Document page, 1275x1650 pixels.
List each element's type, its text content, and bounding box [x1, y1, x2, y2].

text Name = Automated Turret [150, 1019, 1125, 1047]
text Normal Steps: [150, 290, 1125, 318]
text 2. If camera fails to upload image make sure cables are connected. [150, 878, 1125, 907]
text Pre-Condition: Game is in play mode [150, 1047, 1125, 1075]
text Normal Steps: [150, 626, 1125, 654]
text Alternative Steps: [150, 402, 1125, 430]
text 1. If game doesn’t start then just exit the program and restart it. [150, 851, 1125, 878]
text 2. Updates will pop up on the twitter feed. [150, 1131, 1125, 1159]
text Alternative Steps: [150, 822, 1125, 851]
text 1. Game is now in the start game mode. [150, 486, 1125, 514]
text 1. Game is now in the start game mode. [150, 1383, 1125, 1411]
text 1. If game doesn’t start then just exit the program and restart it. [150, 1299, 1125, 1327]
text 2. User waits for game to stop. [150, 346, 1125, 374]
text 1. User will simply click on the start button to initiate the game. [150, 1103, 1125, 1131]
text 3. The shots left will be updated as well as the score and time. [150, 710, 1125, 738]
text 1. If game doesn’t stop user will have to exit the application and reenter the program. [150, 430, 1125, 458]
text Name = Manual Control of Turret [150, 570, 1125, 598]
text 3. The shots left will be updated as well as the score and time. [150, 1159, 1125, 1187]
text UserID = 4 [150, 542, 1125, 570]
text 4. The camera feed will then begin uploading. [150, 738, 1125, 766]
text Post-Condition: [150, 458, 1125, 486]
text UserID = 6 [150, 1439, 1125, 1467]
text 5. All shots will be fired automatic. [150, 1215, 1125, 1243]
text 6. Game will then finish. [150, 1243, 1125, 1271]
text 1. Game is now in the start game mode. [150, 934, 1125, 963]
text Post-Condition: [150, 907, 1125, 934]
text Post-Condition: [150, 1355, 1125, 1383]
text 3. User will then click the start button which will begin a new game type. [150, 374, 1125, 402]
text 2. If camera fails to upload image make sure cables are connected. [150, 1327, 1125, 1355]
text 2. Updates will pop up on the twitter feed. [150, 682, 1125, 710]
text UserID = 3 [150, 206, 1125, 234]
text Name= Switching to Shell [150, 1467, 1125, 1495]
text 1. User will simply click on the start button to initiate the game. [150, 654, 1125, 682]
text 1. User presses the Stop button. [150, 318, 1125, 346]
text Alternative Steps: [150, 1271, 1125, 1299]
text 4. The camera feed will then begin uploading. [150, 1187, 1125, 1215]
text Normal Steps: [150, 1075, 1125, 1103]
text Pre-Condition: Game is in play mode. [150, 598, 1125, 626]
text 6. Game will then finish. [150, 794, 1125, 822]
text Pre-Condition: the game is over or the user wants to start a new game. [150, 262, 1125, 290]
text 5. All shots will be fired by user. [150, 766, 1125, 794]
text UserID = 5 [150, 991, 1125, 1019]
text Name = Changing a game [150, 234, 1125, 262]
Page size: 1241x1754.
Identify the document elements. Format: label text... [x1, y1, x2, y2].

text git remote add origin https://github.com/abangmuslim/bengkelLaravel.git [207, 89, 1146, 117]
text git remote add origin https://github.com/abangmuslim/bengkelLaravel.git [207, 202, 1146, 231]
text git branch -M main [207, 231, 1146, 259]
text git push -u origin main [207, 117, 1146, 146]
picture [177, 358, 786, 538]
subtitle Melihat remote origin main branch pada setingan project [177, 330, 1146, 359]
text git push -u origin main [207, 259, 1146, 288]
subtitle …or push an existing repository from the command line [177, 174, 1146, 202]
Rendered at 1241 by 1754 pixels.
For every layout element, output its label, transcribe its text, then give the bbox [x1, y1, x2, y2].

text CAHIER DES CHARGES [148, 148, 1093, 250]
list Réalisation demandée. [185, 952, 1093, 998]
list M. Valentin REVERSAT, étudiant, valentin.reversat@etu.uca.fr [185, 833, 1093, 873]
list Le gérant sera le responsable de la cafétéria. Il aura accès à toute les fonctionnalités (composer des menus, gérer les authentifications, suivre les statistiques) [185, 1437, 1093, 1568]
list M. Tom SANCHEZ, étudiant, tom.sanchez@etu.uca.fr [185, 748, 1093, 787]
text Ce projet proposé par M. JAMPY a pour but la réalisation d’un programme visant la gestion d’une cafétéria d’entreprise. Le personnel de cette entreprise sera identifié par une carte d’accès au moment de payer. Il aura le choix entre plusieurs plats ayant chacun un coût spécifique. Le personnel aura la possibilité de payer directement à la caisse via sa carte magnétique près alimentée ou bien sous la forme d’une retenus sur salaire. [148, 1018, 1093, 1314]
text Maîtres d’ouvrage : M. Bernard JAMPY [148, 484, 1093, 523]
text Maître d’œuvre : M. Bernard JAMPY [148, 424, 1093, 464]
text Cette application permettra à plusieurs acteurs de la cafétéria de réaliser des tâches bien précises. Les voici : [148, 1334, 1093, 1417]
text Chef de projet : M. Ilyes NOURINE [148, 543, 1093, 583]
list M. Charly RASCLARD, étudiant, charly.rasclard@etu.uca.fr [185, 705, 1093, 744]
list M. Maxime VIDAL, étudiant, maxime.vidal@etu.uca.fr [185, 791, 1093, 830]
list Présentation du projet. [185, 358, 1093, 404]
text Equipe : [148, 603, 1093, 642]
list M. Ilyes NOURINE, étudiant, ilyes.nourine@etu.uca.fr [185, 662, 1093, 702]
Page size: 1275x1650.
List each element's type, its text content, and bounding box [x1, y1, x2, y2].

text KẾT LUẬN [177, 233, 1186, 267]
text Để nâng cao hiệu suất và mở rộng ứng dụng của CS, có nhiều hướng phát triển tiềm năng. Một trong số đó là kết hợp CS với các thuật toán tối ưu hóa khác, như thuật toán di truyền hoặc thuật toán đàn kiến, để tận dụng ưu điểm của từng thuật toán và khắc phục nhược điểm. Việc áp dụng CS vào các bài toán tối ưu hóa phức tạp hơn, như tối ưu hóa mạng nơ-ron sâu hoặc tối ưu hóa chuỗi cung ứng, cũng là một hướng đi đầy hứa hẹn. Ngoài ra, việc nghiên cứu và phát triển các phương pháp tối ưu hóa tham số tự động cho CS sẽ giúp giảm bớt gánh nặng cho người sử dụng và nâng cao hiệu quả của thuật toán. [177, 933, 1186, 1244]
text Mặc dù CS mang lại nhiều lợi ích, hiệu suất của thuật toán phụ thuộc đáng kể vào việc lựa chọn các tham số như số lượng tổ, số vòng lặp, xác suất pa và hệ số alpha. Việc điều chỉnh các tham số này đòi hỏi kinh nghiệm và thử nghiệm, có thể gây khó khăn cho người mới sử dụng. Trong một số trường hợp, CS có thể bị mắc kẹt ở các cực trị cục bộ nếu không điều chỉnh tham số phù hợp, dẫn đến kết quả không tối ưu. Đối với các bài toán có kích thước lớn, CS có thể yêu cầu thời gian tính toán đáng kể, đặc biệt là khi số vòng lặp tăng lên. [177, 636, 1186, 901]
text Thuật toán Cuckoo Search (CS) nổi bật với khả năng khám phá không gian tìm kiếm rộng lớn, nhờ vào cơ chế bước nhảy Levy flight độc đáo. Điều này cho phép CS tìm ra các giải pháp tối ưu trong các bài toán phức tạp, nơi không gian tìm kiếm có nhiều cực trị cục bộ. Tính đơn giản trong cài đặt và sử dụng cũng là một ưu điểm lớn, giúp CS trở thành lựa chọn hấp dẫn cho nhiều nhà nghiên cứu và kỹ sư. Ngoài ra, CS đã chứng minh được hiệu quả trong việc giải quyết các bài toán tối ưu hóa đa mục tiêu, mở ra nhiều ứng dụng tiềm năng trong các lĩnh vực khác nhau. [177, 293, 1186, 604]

REQUEST — Your response must consist of all the records, retyped exactly.

RESPONSE BELOW —
Document page, 1275x1650 pixels.
List each element's type, its text content, and bounding box [x1, y1, x2, y2].

text Name = Automated Turret [150, 1019, 1125, 1047]
text Normal Steps: [150, 290, 1125, 318]
text 2. If camera fails to upload image make sure cables are connected. [150, 878, 1125, 907]
text Pre-Condition: Game is in play mode [150, 1047, 1125, 1075]
text Normal Steps: [150, 626, 1125, 654]
text Alternative Steps: [150, 402, 1125, 430]
text 1. If game doesn’t start then just exit the program and restart it. [150, 851, 1125, 878]
text 2. Updates will pop up on the twitter feed. [150, 1131, 1125, 1159]
text Alternative Steps: [150, 822, 1125, 851]
text 1. Game is now in the start game mode. [150, 486, 1125, 514]
text 1. Game is now in the start game mode. [150, 1383, 1125, 1411]
text 1. If game doesn’t start then just exit the program and restart it. [150, 1299, 1125, 1327]
text 2. User waits for game to stop. [150, 346, 1125, 374]
text 1. User will simply click on the start button to initiate the game. [150, 1103, 1125, 1131]
text 3. The shots left will be updated as well as the score and time. [150, 710, 1125, 738]
text 1. If game doesn’t stop user will have to exit the application and reenter the program. [150, 430, 1125, 458]
text Name = Manual Control of Turret [150, 570, 1125, 598]
text 3. The shots left will be updated as well as the score and time. [150, 1159, 1125, 1187]
text UserID = 4 [150, 542, 1125, 570]
text 4. The camera feed will then begin uploading. [150, 738, 1125, 766]
text Post-Condition: [150, 458, 1125, 486]
text UserID = 6 [150, 1439, 1125, 1467]
text 5. All shots will be fired automatic. [150, 1215, 1125, 1243]
text 6. Game will then finish. [150, 1243, 1125, 1271]
text 1. Game is now in the start game mode. [150, 934, 1125, 963]
text Post-Condition: [150, 907, 1125, 934]
text Post-Condition: [150, 1355, 1125, 1383]
text 3. User will then click the start button which will begin a new game type. [150, 374, 1125, 402]
text 2. If camera fails to upload image make sure cables are connected. [150, 1327, 1125, 1355]
text 2. Updates will pop up on the twitter feed. [150, 682, 1125, 710]
text UserID = 3 [150, 206, 1125, 234]
text Name= Switching to Shell [150, 1467, 1125, 1495]
text 1. User will simply click on the start button to initiate the game. [150, 654, 1125, 682]
text 1. User presses the Stop button. [150, 318, 1125, 346]
text Alternative Steps: [150, 1271, 1125, 1299]
text 4. The camera feed will then begin uploading. [150, 1187, 1125, 1215]
text Normal Steps: [150, 1075, 1125, 1103]
text Pre-Condition: Game is in play mode. [150, 598, 1125, 626]
text 6. Game will then finish. [150, 794, 1125, 822]
text Pre-Condition: the game is over or the user wants to start a new game. [150, 262, 1125, 290]
text 5. All shots will be fired by user. [150, 766, 1125, 794]
text UserID = 5 [150, 991, 1125, 1019]
text Name = Changing a game [150, 234, 1125, 262]
Page size: 1241x1754.
Identify the document elements. Format: label text... [x1, y1, x2, y2].

text git remote add origin https://github.com/abangmuslim/bengkelLaravel.git [207, 89, 1146, 117]
text git remote add origin https://github.com/abangmuslim/bengkelLaravel.git [207, 202, 1146, 231]
text git branch -M main [207, 231, 1146, 259]
text git push -u origin main [207, 117, 1146, 146]
picture [177, 358, 786, 538]
subtitle Melihat remote origin main branch pada setingan project [177, 330, 1146, 359]
text git push -u origin main [207, 259, 1146, 288]
subtitle …or push an existing repository from the command line [177, 174, 1146, 202]
Rendered at 1241 by 1754 pixels.
For every layout element, output its label, transcribe its text, then give the bbox [x1, y1, x2, y2].

text CAHIER DES CHARGES [148, 148, 1093, 250]
list Réalisation demandée. [185, 952, 1093, 998]
list M. Valentin REVERSAT, étudiant, valentin.reversat@etu.uca.fr [185, 833, 1093, 873]
list Le gérant sera le responsable de la cafétéria. Il aura accès à toute les fonctionnalités (composer des menus, gérer les authentifications, suivre les statistiques) [185, 1437, 1093, 1568]
list M. Tom SANCHEZ, étudiant, tom.sanchez@etu.uca.fr [185, 748, 1093, 787]
text Ce projet proposé par M. JAMPY a pour but la réalisation d’un programme visant la gestion d’une cafétéria d’entreprise. Le personnel de cette entreprise sera identifié par une carte d’accès au moment de payer. Il aura le choix entre plusieurs plats ayant chacun un coût spécifique. Le personnel aura la possibilité de payer directement à la caisse via sa carte magnétique près alimentée ou bien sous la forme d’une retenus sur salaire. [148, 1018, 1093, 1314]
text Maîtres d’ouvrage : M. Bernard JAMPY [148, 484, 1093, 523]
text Maître d’œuvre : M. Bernard JAMPY [148, 424, 1093, 464]
text Cette application permettra à plusieurs acteurs de la cafétéria de réaliser des tâches bien précises. Les voici : [148, 1334, 1093, 1417]
text Chef de projet : M. Ilyes NOURINE [148, 543, 1093, 583]
list M. Charly RASCLARD, étudiant, charly.rasclard@etu.uca.fr [185, 705, 1093, 744]
list M. Maxime VIDAL, étudiant, maxime.vidal@etu.uca.fr [185, 791, 1093, 830]
list Présentation du projet. [185, 358, 1093, 404]
text Equipe : [148, 603, 1093, 642]
list M. Ilyes NOURINE, étudiant, ilyes.nourine@etu.uca.fr [185, 662, 1093, 702]
Page size: 1275x1650.
List each element's type, its text content, and bounding box [x1, y1, x2, y2].

text KẾT LUẬN [177, 233, 1186, 267]
text Để nâng cao hiệu suất và mở rộng ứng dụng của CS, có nhiều hướng phát triển tiềm năng. Một trong số đó là kết hợp CS với các thuật toán tối ưu hóa khác, như thuật toán di truyền hoặc thuật toán đàn kiến, để tận dụng ưu điểm của từng thuật toán và khắc phục nhược điểm. Việc áp dụng CS vào các bài toán tối ưu hóa phức tạp hơn, như tối ưu hóa mạng nơ-ron sâu hoặc tối ưu hóa chuỗi cung ứng, cũng là một hướng đi đầy hứa hẹn. Ngoài ra, việc nghiên cứu và phát triển các phương pháp tối ưu hóa tham số tự động cho CS sẽ giúp giảm bớt gánh nặng cho người sử dụng và nâng cao hiệu quả của thuật toán. [177, 933, 1186, 1244]
text Mặc dù CS mang lại nhiều lợi ích, hiệu suất của thuật toán phụ thuộc đáng kể vào việc lựa chọn các tham số như số lượng tổ, số vòng lặp, xác suất pa và hệ số alpha. Việc điều chỉnh các tham số này đòi hỏi kinh nghiệm và thử nghiệm, có thể gây khó khăn cho người mới sử dụng. Trong một số trường hợp, CS có thể bị mắc kẹt ở các cực trị cục bộ nếu không điều chỉnh tham số phù hợp, dẫn đến kết quả không tối ưu. Đối với các bài toán có kích thước lớn, CS có thể yêu cầu thời gian tính toán đáng kể, đặc biệt là khi số vòng lặp tăng lên. [177, 636, 1186, 901]
text Thuật toán Cuckoo Search (CS) nổi bật với khả năng khám phá không gian tìm kiếm rộng lớn, nhờ vào cơ chế bước nhảy Levy flight độc đáo. Điều này cho phép CS tìm ra các giải pháp tối ưu trong các bài toán phức tạp, nơi không gian tìm kiếm có nhiều cực trị cục bộ. Tính đơn giản trong cài đặt và sử dụng cũng là một ưu điểm lớn, giúp CS trở thành lựa chọn hấp dẫn cho nhiều nhà nghiên cứu và kỹ sư. Ngoài ra, CS đã chứng minh được hiệu quả trong việc giải quyết các bài toán tối ưu hóa đa mục tiêu, mở ra nhiều ứng dụng tiềm năng trong các lĩnh vực khác nhau. [177, 293, 1186, 604]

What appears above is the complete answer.